For me unique titles are a crucial part of this system. Naming an idea mimics chunking. By reducing an idea into a single label the idea can more readily be reused in different contexts without overloading your working memory. This is analogous to using functions in a programming language. Functions abstract away the details of a block of code into a single unit that you can reuse and layer together with other functions to form a complex system that your brain would not otherwise be able to make sense of.
Up until now I have used complete sentences as titles - inspired by Andy Matuschak’s notes. I have just tended to find that this makes it harder to think of ideas as individual units. I struggle to remember the names I have used, and often mix up ideas, or end up duplicating them. I think I often struggle to distinguish between the title and the content of the tiddler in my mind, probably because they are both just written in normal English.

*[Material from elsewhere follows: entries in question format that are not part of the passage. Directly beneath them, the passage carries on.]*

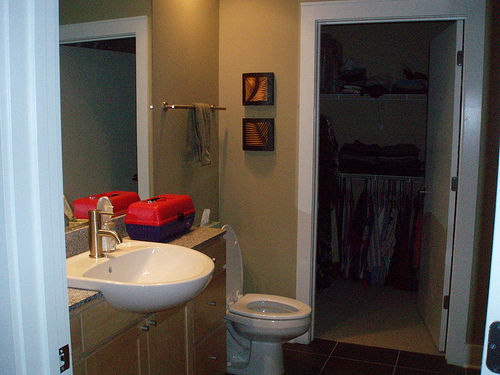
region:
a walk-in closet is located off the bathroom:
[304, 9, 459, 360]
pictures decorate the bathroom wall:
[237, 67, 281, 158]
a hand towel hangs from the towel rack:
[182, 101, 214, 167]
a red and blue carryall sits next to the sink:
[121, 190, 201, 243]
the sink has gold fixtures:
[86, 205, 124, 260]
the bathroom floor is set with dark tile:
[286, 335, 466, 372]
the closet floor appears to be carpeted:
[308, 274, 440, 355]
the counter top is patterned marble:
[64, 210, 228, 309]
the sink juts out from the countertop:
[66, 235, 214, 317]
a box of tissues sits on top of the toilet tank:
[194, 203, 225, 233]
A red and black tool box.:
[123, 190, 205, 240]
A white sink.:
[67, 213, 222, 323]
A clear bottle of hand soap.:
[98, 204, 123, 259]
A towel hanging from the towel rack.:
[165, 89, 232, 174]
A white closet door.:
[298, 3, 465, 370]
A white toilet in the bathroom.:
[209, 214, 314, 373]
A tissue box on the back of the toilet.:
[192, 203, 231, 241]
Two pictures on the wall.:
[228, 68, 282, 175]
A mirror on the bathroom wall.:
[58, 13, 157, 232]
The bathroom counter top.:
[64, 193, 245, 315]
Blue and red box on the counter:
[122, 192, 199, 240]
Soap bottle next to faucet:
[100, 202, 119, 249]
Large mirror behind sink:
[57, 0, 152, 257]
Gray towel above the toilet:
[193, 102, 214, 167]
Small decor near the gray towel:
[240, 115, 275, 149]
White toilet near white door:
[217, 221, 312, 373]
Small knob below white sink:
[142, 323, 149, 333]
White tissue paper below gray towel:
[198, 205, 213, 225]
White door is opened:
[419, 20, 461, 353]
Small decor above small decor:
[240, 70, 274, 106]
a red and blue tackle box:
[125, 194, 197, 239]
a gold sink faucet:
[87, 203, 121, 256]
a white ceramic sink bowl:
[64, 235, 215, 307]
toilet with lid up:
[215, 223, 313, 367]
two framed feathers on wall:
[232, 70, 279, 150]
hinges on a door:
[443, 48, 465, 310]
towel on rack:
[189, 101, 215, 168]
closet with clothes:
[322, 26, 428, 292]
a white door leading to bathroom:
[1, 0, 73, 374]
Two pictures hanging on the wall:
[233, 63, 285, 158]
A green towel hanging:
[189, 94, 216, 174]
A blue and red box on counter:
[121, 189, 203, 245]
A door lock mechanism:
[51, 338, 81, 373]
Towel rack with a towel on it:
[155, 87, 230, 175]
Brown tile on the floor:
[320, 338, 410, 371]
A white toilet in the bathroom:
[220, 219, 319, 373]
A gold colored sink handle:
[81, 202, 123, 264]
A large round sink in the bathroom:
[65, 208, 217, 310]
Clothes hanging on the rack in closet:
[321, 166, 431, 296]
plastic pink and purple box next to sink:
[63, 191, 215, 316]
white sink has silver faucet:
[66, 211, 217, 316]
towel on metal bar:
[160, 100, 227, 172]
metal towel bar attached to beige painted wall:
[148, 0, 227, 229]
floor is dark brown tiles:
[281, 335, 482, 373]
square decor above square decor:
[240, 69, 275, 153]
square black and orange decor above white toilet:
[217, 115, 311, 373]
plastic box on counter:
[66, 194, 228, 314]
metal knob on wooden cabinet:
[87, 318, 150, 373]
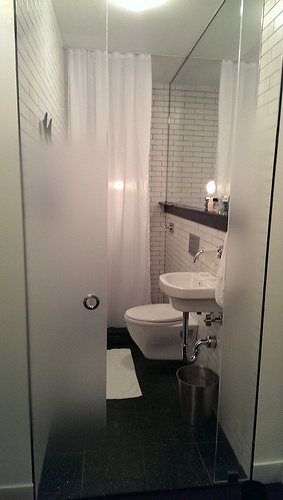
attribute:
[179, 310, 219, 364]
pipe — silver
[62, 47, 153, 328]
curtain — white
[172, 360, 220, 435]
trash — metal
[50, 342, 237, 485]
tiles — black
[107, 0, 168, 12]
light —  on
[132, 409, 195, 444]
tile — speckled, black and white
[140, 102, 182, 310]
brick — white, painted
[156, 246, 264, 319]
sink — white, bathroom sink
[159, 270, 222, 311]
sink — bathroom sink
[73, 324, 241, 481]
ground — tile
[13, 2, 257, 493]
mirror — fogged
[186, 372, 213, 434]
can — silver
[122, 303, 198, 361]
toilet — white, porcelain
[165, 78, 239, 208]
mirror — glass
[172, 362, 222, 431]
trash bin — silver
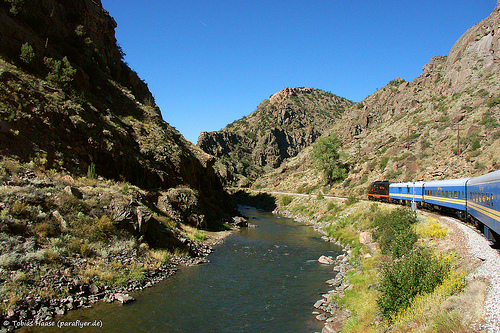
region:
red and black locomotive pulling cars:
[362, 162, 397, 207]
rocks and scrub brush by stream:
[21, 172, 157, 287]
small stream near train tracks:
[235, 190, 320, 325]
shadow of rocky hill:
[180, 125, 286, 240]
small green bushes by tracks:
[355, 193, 435, 308]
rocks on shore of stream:
[323, 224, 373, 325]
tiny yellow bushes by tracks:
[425, 217, 476, 297]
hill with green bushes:
[393, 82, 498, 152]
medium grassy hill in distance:
[213, 100, 375, 150]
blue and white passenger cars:
[386, 176, 474, 221]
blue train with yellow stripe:
[356, 167, 479, 215]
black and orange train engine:
[358, 172, 396, 211]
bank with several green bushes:
[292, 185, 471, 332]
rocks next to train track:
[457, 218, 487, 283]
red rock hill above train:
[362, 55, 499, 171]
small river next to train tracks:
[230, 192, 397, 325]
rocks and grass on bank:
[67, 214, 163, 303]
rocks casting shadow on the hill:
[28, 38, 201, 200]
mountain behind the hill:
[201, 72, 363, 189]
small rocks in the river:
[311, 245, 340, 273]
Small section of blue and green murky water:
[186, 297, 212, 309]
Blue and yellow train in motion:
[465, 181, 497, 218]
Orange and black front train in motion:
[369, 179, 389, 200]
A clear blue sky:
[314, 21, 340, 44]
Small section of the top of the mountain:
[279, 82, 304, 94]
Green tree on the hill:
[318, 140, 347, 187]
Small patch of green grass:
[353, 293, 359, 301]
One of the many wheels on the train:
[475, 220, 482, 230]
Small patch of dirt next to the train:
[441, 243, 448, 246]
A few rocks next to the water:
[159, 270, 166, 276]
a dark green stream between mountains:
[161, 188, 342, 330]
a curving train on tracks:
[361, 168, 499, 239]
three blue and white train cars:
[391, 179, 499, 217]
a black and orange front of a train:
[361, 181, 394, 203]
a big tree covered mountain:
[223, 72, 355, 171]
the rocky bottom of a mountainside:
[11, 130, 179, 262]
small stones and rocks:
[321, 256, 348, 316]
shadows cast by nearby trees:
[212, 165, 280, 215]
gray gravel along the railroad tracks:
[445, 217, 499, 304]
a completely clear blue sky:
[152, 42, 253, 94]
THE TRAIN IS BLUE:
[358, 163, 498, 253]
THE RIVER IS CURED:
[10, 153, 376, 328]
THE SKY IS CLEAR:
[100, 37, 467, 147]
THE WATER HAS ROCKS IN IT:
[0, 215, 240, 330]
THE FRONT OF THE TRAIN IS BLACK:
[355, 166, 410, 226]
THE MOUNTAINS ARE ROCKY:
[0, 0, 496, 170]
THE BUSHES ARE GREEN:
[300, 190, 498, 327]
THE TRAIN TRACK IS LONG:
[225, 172, 375, 218]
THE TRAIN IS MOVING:
[345, 167, 496, 252]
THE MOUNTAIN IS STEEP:
[5, 72, 201, 277]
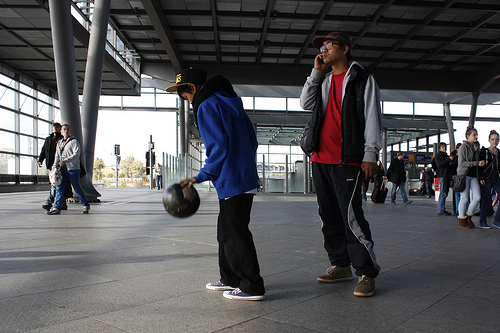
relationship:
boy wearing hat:
[161, 65, 266, 301] [165, 60, 201, 95]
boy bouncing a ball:
[163, 46, 283, 321] [157, 168, 203, 220]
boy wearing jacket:
[162, 61, 269, 301] [118, 57, 306, 319]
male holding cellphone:
[299, 31, 382, 296] [304, 53, 322, 69]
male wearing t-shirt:
[299, 31, 382, 296] [308, 65, 358, 165]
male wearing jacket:
[299, 31, 382, 296] [189, 92, 260, 198]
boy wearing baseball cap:
[161, 65, 266, 301] [165, 66, 206, 92]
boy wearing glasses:
[297, 31, 385, 296] [318, 37, 345, 54]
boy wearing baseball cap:
[162, 61, 269, 301] [163, 65, 202, 92]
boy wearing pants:
[129, 50, 288, 314] [185, 127, 287, 327]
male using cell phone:
[299, 31, 382, 296] [313, 50, 338, 65]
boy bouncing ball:
[161, 65, 266, 301] [160, 179, 204, 219]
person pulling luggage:
[384, 153, 416, 205] [367, 178, 391, 209]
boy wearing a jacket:
[161, 65, 266, 301] [187, 95, 262, 192]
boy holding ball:
[136, 47, 318, 322] [157, 182, 204, 222]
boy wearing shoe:
[162, 61, 269, 301] [205, 280, 239, 290]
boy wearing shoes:
[162, 61, 269, 301] [222, 286, 265, 301]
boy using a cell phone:
[161, 65, 266, 301] [320, 56, 328, 65]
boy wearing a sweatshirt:
[297, 31, 385, 296] [300, 62, 382, 163]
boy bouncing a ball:
[161, 65, 266, 301] [155, 176, 203, 220]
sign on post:
[114, 143, 120, 155] [116, 155, 118, 187]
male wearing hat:
[292, 20, 406, 303] [302, 23, 357, 53]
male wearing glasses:
[292, 20, 406, 303] [306, 42, 335, 55]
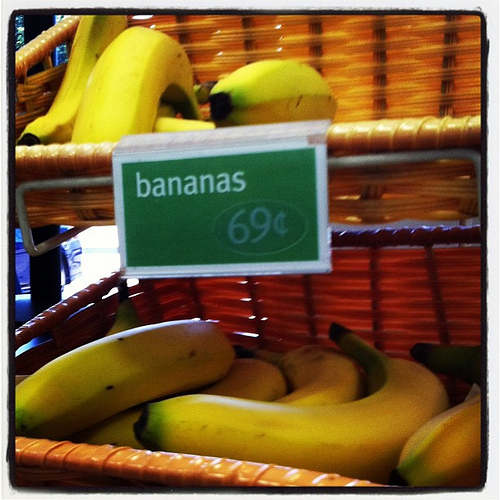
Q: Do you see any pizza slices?
A: No, there are no pizza slices.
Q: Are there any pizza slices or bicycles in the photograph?
A: No, there are no pizza slices or bicycles.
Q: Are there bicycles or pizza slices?
A: No, there are no pizza slices or bicycles.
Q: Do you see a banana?
A: Yes, there are bananas.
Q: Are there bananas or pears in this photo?
A: Yes, there are bananas.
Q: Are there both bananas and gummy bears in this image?
A: No, there are bananas but no gummy bears.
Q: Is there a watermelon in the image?
A: No, there are no watermelons.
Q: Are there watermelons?
A: No, there are no watermelons.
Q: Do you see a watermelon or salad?
A: No, there are no watermelons or salad.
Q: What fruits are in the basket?
A: The fruits are bananas.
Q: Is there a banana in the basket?
A: Yes, there are bananas in the basket.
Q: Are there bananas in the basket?
A: Yes, there are bananas in the basket.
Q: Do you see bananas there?
A: Yes, there is a banana.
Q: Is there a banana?
A: Yes, there is a banana.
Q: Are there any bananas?
A: Yes, there is a banana.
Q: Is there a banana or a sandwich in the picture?
A: Yes, there is a banana.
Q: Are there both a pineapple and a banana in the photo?
A: No, there is a banana but no pineapples.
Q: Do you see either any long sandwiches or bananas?
A: Yes, there is a long banana.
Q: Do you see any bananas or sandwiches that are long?
A: Yes, the banana is long.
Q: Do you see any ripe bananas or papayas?
A: Yes, there is a ripe banana.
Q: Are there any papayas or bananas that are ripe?
A: Yes, the banana is ripe.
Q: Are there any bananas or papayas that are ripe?
A: Yes, the banana is ripe.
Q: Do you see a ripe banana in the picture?
A: Yes, there is a ripe banana.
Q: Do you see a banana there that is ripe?
A: Yes, there is a banana that is ripe.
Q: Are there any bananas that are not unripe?
A: Yes, there is an ripe banana.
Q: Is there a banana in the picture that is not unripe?
A: Yes, there is an ripe banana.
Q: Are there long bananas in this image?
A: Yes, there is a long banana.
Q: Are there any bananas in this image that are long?
A: Yes, there is a banana that is long.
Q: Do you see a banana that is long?
A: Yes, there is a banana that is long.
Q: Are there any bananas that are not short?
A: Yes, there is a long banana.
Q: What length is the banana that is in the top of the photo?
A: The banana is long.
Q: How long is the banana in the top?
A: The banana is long.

I am considering CamelCase titles because the are more like individual words an thus better suited as labels or ‘chunks’. The main downside that I anticipate is that I feel it might encourage less atomic ideas. I still want each tiddler represent a specific claim, and I don’t want tiddlers to end up just being categories that list a bunch of broadly related ideas.
I agree, however, that this approach might not be well-suited for a public facing or shared wiki.